§ Aim of the exercise:
Go to the line in the entries below that holds "left shoulder: (426, 749)" and repeat exactly from there through the line that holds "left wrist: (353, 818)", inclusive.

§ Available data:

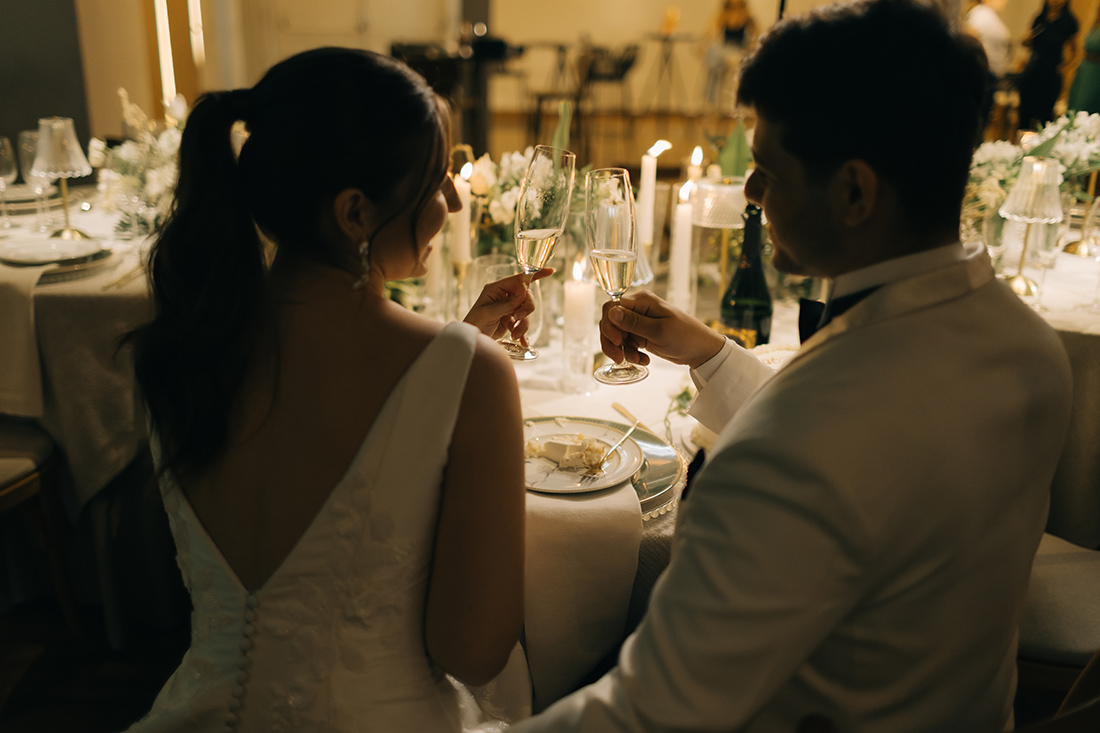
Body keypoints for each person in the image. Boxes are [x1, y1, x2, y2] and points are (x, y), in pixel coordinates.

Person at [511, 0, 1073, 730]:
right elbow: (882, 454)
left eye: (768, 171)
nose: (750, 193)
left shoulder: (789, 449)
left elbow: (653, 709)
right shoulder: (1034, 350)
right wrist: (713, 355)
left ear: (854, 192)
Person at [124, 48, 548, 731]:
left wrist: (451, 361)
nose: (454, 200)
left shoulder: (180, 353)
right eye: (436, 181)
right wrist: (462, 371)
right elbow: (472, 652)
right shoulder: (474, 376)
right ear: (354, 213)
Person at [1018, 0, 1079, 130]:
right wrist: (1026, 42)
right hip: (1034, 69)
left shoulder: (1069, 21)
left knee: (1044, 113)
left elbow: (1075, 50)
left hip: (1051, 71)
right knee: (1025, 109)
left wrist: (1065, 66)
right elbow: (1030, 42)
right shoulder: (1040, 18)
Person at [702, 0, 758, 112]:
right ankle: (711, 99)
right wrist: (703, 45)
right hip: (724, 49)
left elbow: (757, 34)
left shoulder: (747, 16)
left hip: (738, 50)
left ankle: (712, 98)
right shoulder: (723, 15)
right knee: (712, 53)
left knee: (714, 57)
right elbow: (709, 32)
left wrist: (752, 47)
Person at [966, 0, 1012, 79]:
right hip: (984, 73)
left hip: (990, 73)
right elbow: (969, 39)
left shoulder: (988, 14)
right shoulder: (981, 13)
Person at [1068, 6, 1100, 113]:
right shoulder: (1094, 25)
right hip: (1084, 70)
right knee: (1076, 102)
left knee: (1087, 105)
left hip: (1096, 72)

* * *

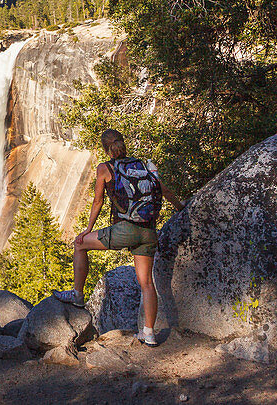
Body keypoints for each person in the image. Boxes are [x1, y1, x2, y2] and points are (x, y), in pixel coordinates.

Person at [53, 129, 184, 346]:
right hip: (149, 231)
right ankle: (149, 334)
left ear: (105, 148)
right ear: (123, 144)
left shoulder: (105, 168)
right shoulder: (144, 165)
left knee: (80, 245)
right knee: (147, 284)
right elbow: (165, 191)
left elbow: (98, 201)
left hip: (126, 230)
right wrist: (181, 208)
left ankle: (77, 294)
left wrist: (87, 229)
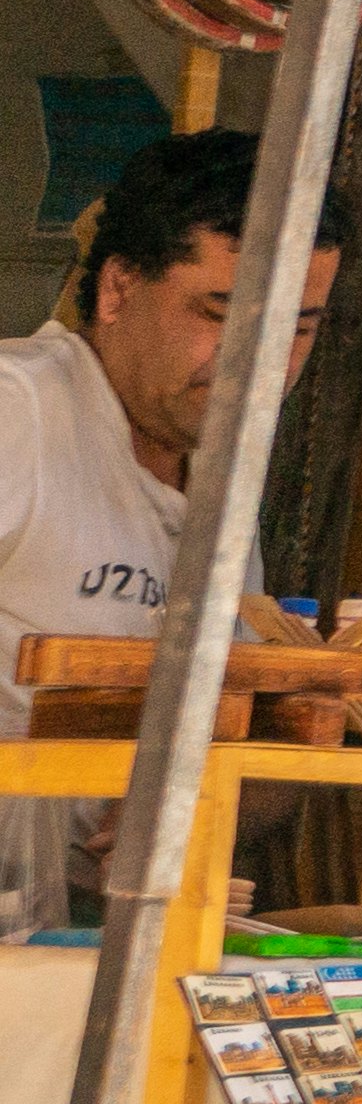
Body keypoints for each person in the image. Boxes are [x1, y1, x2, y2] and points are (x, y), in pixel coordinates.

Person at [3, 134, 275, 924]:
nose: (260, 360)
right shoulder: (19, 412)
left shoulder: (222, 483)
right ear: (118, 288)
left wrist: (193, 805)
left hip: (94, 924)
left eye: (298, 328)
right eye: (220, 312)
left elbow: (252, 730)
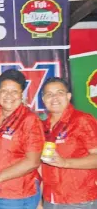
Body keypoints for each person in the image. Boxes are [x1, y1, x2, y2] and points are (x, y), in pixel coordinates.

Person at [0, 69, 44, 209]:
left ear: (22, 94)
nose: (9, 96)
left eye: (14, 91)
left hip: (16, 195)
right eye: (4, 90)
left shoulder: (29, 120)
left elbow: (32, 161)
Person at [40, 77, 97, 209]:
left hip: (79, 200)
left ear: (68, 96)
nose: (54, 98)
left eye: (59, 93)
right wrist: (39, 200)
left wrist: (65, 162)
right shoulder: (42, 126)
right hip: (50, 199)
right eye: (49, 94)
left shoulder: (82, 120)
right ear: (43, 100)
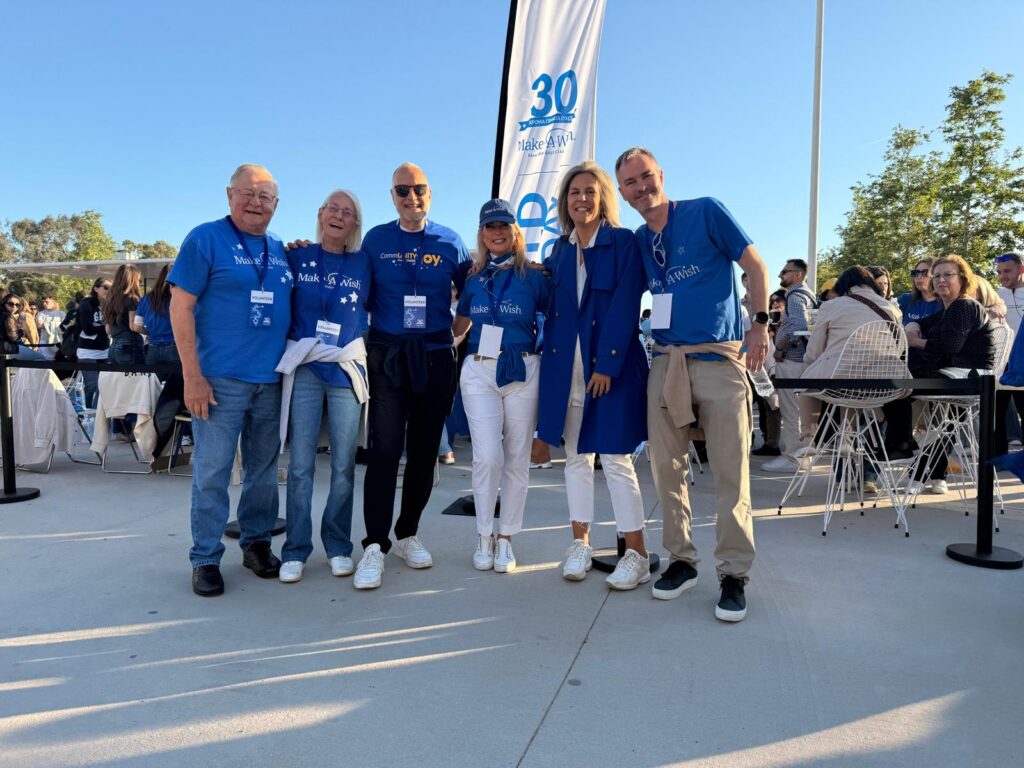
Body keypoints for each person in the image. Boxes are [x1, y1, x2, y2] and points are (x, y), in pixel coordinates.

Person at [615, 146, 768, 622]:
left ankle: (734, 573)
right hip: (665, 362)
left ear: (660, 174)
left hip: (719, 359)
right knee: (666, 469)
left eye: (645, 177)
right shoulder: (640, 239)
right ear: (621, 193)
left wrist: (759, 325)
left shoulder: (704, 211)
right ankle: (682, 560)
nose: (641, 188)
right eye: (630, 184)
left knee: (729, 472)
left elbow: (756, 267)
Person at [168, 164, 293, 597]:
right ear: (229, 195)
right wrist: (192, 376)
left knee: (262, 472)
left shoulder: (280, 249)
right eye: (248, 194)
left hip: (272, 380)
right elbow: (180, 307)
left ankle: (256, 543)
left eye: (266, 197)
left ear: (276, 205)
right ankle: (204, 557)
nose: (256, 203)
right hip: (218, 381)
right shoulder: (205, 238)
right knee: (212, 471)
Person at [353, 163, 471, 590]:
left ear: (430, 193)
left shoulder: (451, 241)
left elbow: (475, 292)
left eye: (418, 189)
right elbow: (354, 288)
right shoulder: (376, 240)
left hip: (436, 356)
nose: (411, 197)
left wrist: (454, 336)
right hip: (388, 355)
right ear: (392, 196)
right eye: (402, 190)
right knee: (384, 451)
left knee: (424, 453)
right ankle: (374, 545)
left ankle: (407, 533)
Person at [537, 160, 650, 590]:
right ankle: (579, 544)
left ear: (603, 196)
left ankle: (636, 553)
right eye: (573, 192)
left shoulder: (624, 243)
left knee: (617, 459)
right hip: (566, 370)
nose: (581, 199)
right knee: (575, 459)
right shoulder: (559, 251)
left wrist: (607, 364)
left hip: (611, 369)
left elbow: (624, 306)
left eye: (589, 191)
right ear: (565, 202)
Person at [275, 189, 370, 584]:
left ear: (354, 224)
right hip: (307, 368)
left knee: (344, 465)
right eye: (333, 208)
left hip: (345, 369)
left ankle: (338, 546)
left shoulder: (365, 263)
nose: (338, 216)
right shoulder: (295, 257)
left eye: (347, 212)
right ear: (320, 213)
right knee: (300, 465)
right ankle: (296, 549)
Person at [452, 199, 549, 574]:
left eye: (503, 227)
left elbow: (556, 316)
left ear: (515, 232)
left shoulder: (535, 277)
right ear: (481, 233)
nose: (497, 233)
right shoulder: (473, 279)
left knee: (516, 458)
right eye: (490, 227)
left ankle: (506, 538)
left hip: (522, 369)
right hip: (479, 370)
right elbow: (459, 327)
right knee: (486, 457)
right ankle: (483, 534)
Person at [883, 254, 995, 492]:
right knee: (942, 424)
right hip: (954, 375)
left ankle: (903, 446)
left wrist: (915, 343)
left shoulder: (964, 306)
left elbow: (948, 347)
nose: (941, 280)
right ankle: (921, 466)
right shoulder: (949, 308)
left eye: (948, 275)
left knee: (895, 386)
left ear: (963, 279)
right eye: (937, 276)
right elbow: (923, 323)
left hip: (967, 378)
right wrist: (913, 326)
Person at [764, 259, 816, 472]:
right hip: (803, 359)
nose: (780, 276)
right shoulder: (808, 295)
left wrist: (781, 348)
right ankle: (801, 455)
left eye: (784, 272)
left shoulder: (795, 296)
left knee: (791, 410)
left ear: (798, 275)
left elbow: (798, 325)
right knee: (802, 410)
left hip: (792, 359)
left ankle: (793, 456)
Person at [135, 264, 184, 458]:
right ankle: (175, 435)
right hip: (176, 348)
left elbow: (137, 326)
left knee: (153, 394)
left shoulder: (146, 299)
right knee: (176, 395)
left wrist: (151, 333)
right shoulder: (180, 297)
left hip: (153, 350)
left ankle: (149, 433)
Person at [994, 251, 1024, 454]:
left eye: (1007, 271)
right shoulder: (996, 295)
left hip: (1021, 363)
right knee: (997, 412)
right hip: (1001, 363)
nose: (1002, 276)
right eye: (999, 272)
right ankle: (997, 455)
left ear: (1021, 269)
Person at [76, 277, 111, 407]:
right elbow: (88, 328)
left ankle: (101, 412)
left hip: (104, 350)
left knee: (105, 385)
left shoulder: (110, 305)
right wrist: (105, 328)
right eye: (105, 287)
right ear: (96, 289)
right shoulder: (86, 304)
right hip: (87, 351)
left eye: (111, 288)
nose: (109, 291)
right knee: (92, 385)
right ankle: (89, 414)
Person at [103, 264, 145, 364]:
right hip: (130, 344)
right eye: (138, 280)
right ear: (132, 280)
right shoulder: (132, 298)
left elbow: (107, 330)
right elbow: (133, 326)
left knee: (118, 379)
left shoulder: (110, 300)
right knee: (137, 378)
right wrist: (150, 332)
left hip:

--

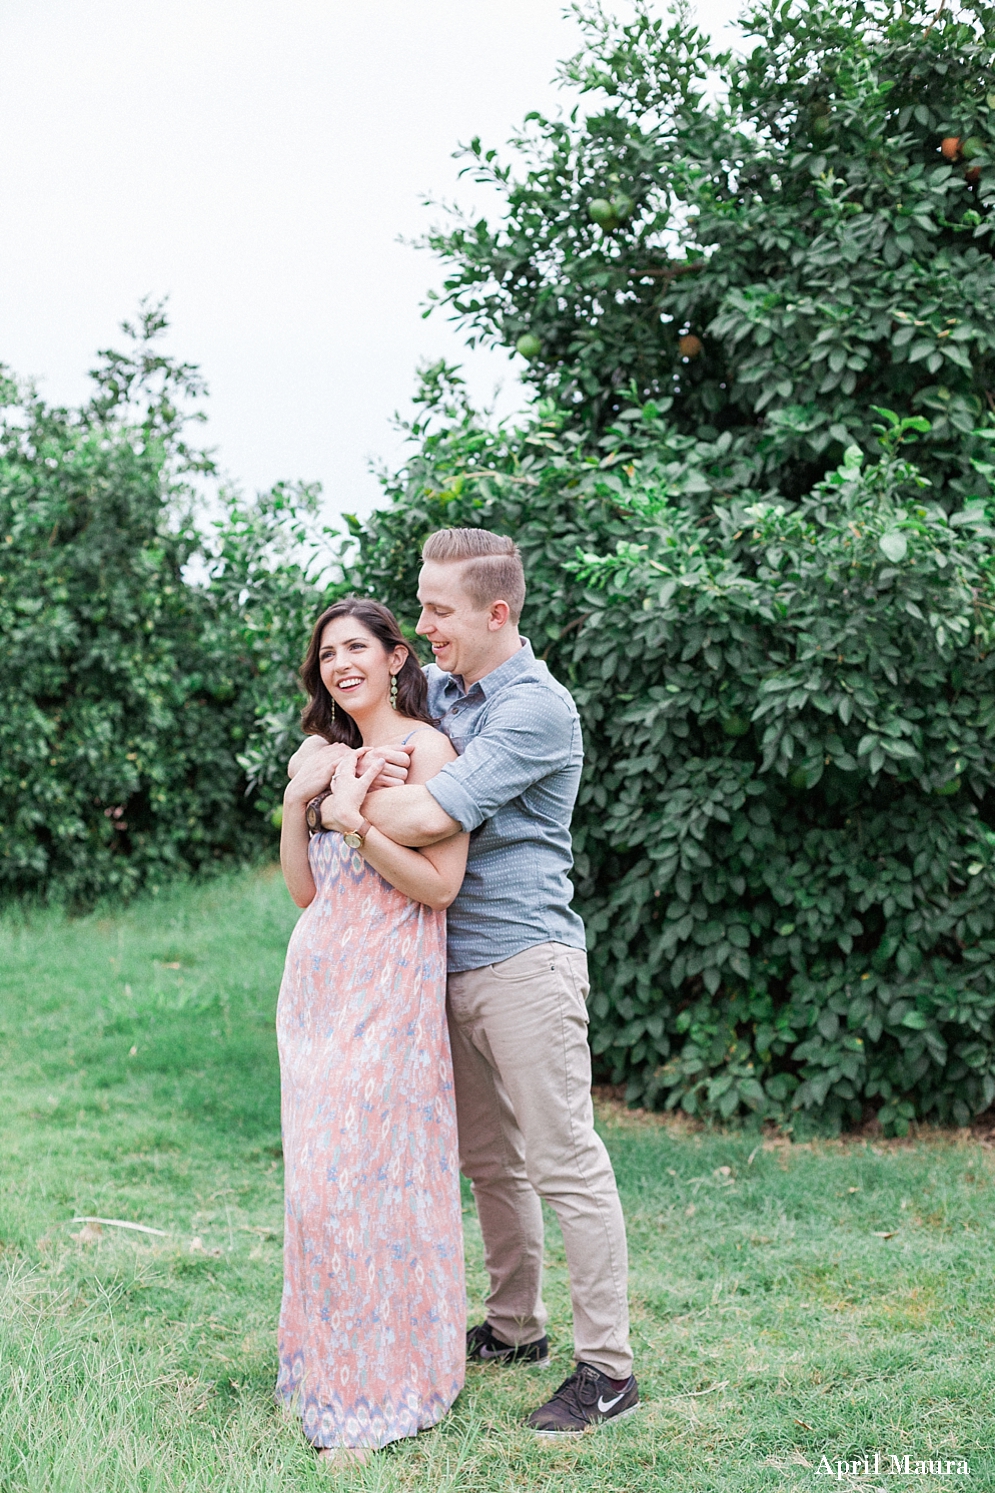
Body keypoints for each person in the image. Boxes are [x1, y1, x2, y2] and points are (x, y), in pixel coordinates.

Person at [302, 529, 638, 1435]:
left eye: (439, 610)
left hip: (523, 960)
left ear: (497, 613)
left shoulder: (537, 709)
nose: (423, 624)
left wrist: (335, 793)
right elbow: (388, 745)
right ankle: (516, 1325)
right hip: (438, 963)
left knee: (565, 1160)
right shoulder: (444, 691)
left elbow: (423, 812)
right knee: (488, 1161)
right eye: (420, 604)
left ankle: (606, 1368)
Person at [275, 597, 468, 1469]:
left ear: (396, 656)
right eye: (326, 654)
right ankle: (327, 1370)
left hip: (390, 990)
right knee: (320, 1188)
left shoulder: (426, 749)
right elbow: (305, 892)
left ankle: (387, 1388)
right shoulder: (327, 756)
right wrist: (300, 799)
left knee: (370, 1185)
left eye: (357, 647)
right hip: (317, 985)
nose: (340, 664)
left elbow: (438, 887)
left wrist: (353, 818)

§ Reply:
left shoulder: (426, 749)
right elbow: (305, 892)
left ankle: (387, 1388)
right shoulder: (327, 756)
right wrist: (300, 799)
left knee: (370, 1185)
left eye: (357, 647)
right hip: (317, 985)
nose: (340, 664)
left elbow: (438, 887)
left wrist: (353, 818)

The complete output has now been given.